What to do: Retype the following records exactly and exclude the pictures.
= Beginning of Section =
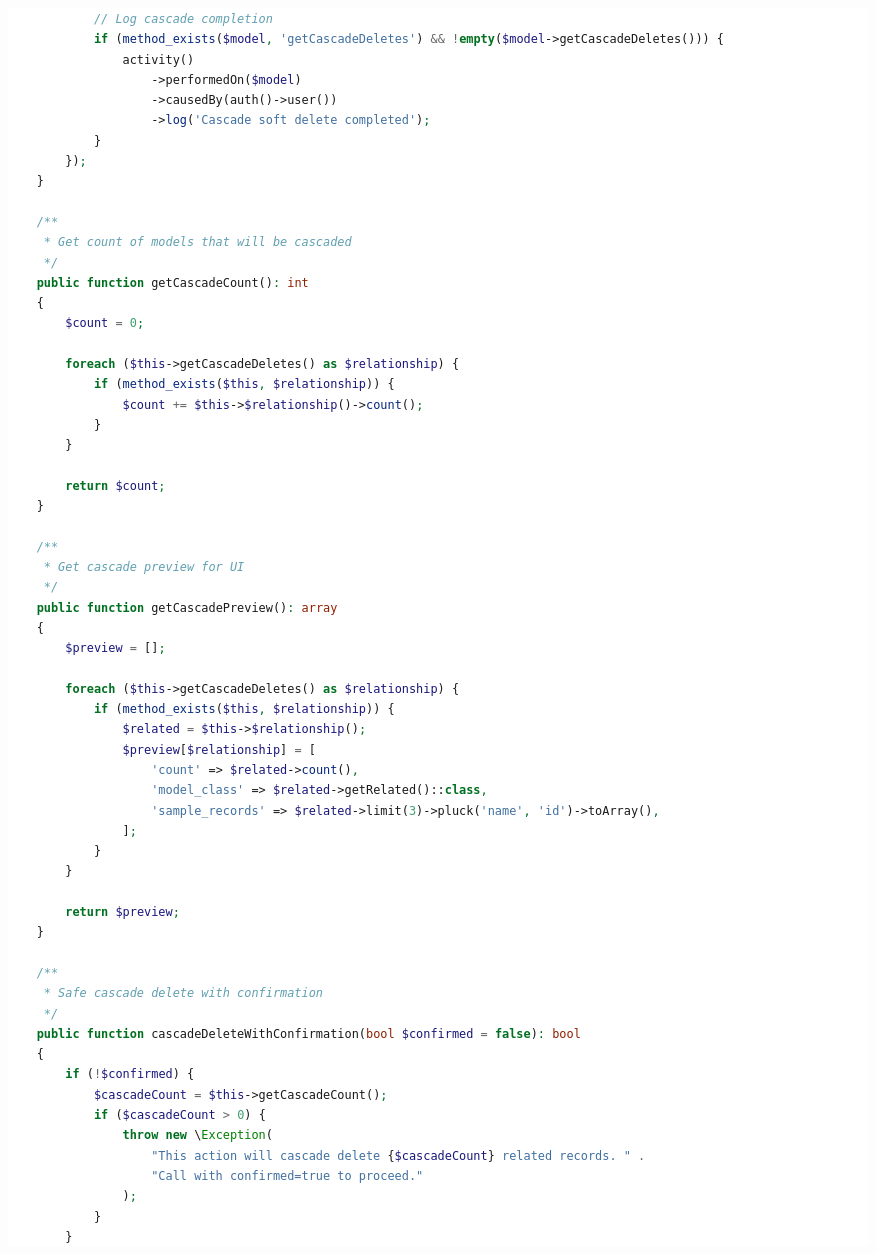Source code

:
 ```php
            // Log cascade completion
            if (method_exists($model, 'getCascadeDeletes') && !empty($model->getCascadeDeletes())) {
                activity()
                    ->performedOn($model)
                    ->causedBy(auth()->user())
                    ->log('Cascade soft delete completed');
            }
        });
    }

    /**
     * Get count of models that will be cascaded
     */
    public function getCascadeCount(): int
    {
        $count = 0;

        foreach ($this->getCascadeDeletes() as $relationship) {
            if (method_exists($this, $relationship)) {
                $count += $this->$relationship()->count();
            }
        }

        return $count;
    }

    /**
     * Get cascade preview for UI
     */
    public function getCascadePreview(): array
    {
        $preview = [];

        foreach ($this->getCascadeDeletes() as $relationship) {
            if (method_exists($this, $relationship)) {
                $related = $this->$relationship();
                $preview[$relationship] = [
                    'count' => $related->count(),
                    'model_class' => $related->getRelated()::class,
                    'sample_records' => $related->limit(3)->pluck('name', 'id')->toArray(),
                ];
            }
        }

        return $preview;
    }

    /**
     * Safe cascade delete with confirmation
     */
    public function cascadeDeleteWithConfirmation(bool $confirmed = false): bool
    {
        if (!$confirmed) {
            $cascadeCount = $this->getCascadeCount();
            if ($cascadeCount > 0) {
                throw new \Exception(
                    "This action will cascade delete {$cascadeCount} related records. " .
                    "Call with confirmed=true to proceed."
                );
            }
        }

```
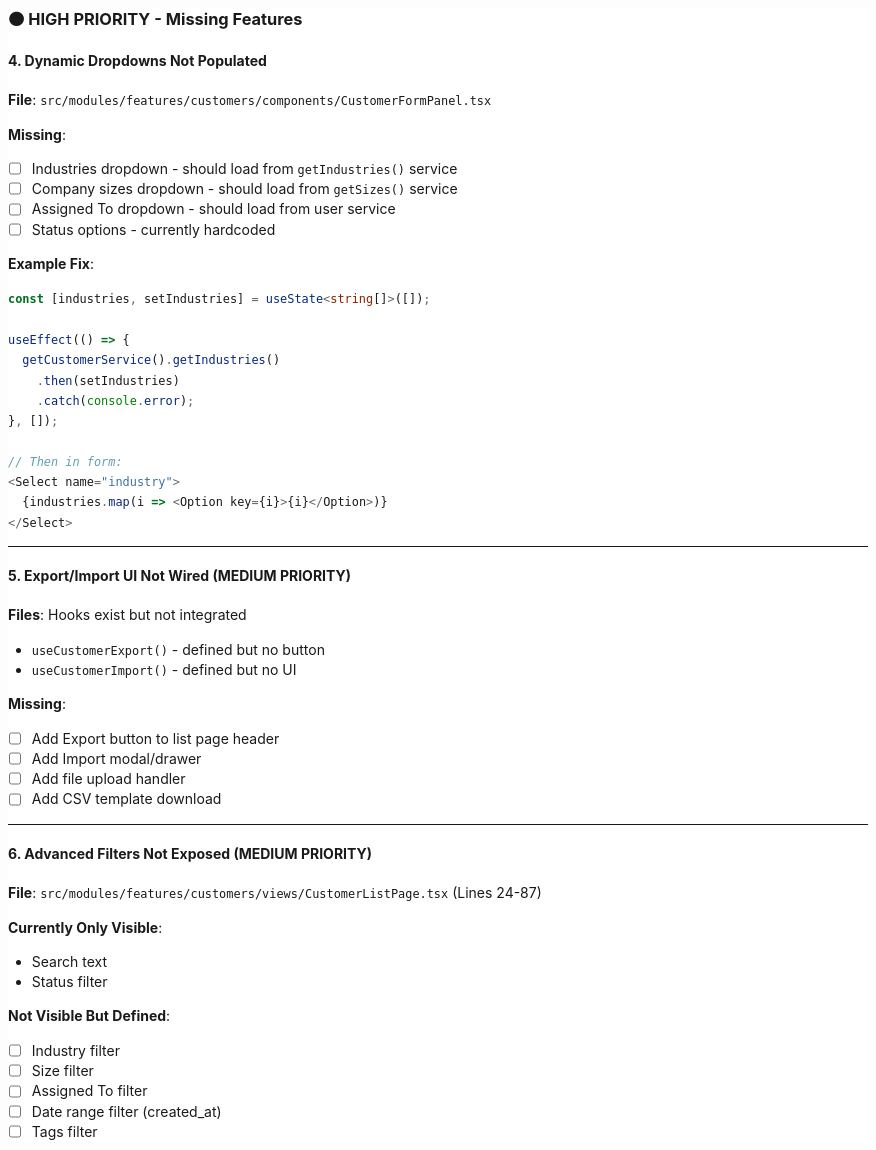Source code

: 
### 🟠 HIGH PRIORITY - Missing Features

#### 4. **Dynamic Dropdowns Not Populated**
**File**: `src/modules/features/customers/components/CustomerFormPanel.tsx`

**Missing**:
- [ ] Industries dropdown - should load from `getIndustries()` service
- [ ] Company sizes dropdown - should load from `getSizes()` service
- [ ] Assigned To dropdown - should load from user service
- [ ] Status options - currently hardcoded

**Example Fix**:
```typescript
const [industries, setIndustries] = useState<string[]>([]);

useEffect(() => {
  getCustomerService().getIndustries()
    .then(setIndustries)
    .catch(console.error);
}, []);

// Then in form:
<Select name="industry">
  {industries.map(i => <Option key={i}>{i}</Option>)}
</Select>
```

---

#### 5. **Export/Import UI Not Wired** (MEDIUM PRIORITY)
**Files**: Hooks exist but not integrated
- `useCustomerExport()` - defined but no button
- `useCustomerImport()` - defined but no UI

**Missing**:
- [ ] Add Export button to list page header
- [ ] Add Import modal/drawer
- [ ] Add file upload handler
- [ ] Add CSV template download

---

#### 6. **Advanced Filters Not Exposed** (MEDIUM PRIORITY)
**File**: `src/modules/features/customers/views/CustomerListPage.tsx` (Lines 24-87)

**Currently Only Visible**:
- Search text
- Status filter

**Not Visible But Defined**:
- [ ] Industry filter
- [ ] Size filter
- [ ] Assigned To filter
- [ ] Date range filter (created_at)
- [ ] Tags filter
= End of Section =
Solution for this task:
Source code

:
 ```php
            // Log cascade completion
            if (method_exists($model, 'getCascadeDeletes') && !empty($model->getCascadeDeletes())) {
                activity()
                    ->performedOn($model)
                    ->causedBy(auth()->user())
                    ->log('Cascade soft delete completed');
            }
        });
    }

    /**
     * Get count of models that will be cascaded
     */
    public function getCascadeCount(): int
    {
        $count = 0;

        foreach ($this->getCascadeDeletes() as $relationship) {
            if (method_exists($this, $relationship)) {
                $count += $this->$relationship()->count();
            }
        }

        return $count;
    }

    /**
     * Get cascade preview for UI
     */
    public function getCascadePreview(): array
    {
        $preview = [];

        foreach ($this->getCascadeDeletes() as $relationship) {
            if (method_exists($this, $relationship)) {
                $related = $this->$relationship();
                $preview[$relationship] = [
                    'count' => $related->count(),
                    'model_class' => $related->getRelated()::class,
                    'sample_records' => $related->limit(3)->pluck('name', 'id')->toArray(),
                ];
            }
        }

        return $preview;
    }

    /**
     * Safe cascade delete with confirmation
     */
    public function cascadeDeleteWithConfirmation(bool $confirmed = false): bool
    {
        if (!$confirmed) {
            $cascadeCount = $this->getCascadeCount();
            if ($cascadeCount > 0) {
                throw new \Exception(
                    "This action will cascade delete {$cascadeCount} related records. " .
                    "Call with confirmed=true to proceed."
                );
            }
        }

```
Source code

: 
### 🟠 HIGH PRIORITY - Missing Features

#### 4. **Dynamic Dropdowns Not Populated**
**File**: `src/modules/features/customers/components/CustomerFormPanel.tsx`

**Missing**:
- [ ] Industries dropdown - should load from `getIndustries()` service
- [ ] Company sizes dropdown - should load from `getSizes()` service
- [ ] Assigned To dropdown - should load from user service
- [ ] Status options - currently hardcoded

**Example Fix**:
```typescript
const [industries, setIndustries] = useState<string[]>([]);

useEffect(() => {
  getCustomerService().getIndustries()
    .then(setIndustries)
    .catch(console.error);
}, []);

// Then in form:
<Select name="industry">
  {industries.map(i => <Option key={i}>{i}</Option>)}
</Select>
```

---

#### 5. **Export/Import UI Not Wired** (MEDIUM PRIORITY)
**Files**: Hooks exist but not integrated
- `useCustomerExport()` - defined but no button
- `useCustomerImport()` - defined but no UI

**Missing**:
- [ ] Add Export button to list page header
- [ ] Add Import modal/drawer
- [ ] Add file upload handler
- [ ] Add CSV template download

---

#### 6. **Advanced Filters Not Exposed** (MEDIUM PRIORITY)
**File**: `src/modules/features/customers/views/CustomerListPage.tsx` (Lines 24-87)

**Currently Only Visible**:
- Search text
- Status filter

**Not Visible But Defined**:
- [ ] Industry filter
- [ ] Size filter
- [ ] Assigned To filter
- [ ] Date range filter (created_at)
- [ ] Tags filter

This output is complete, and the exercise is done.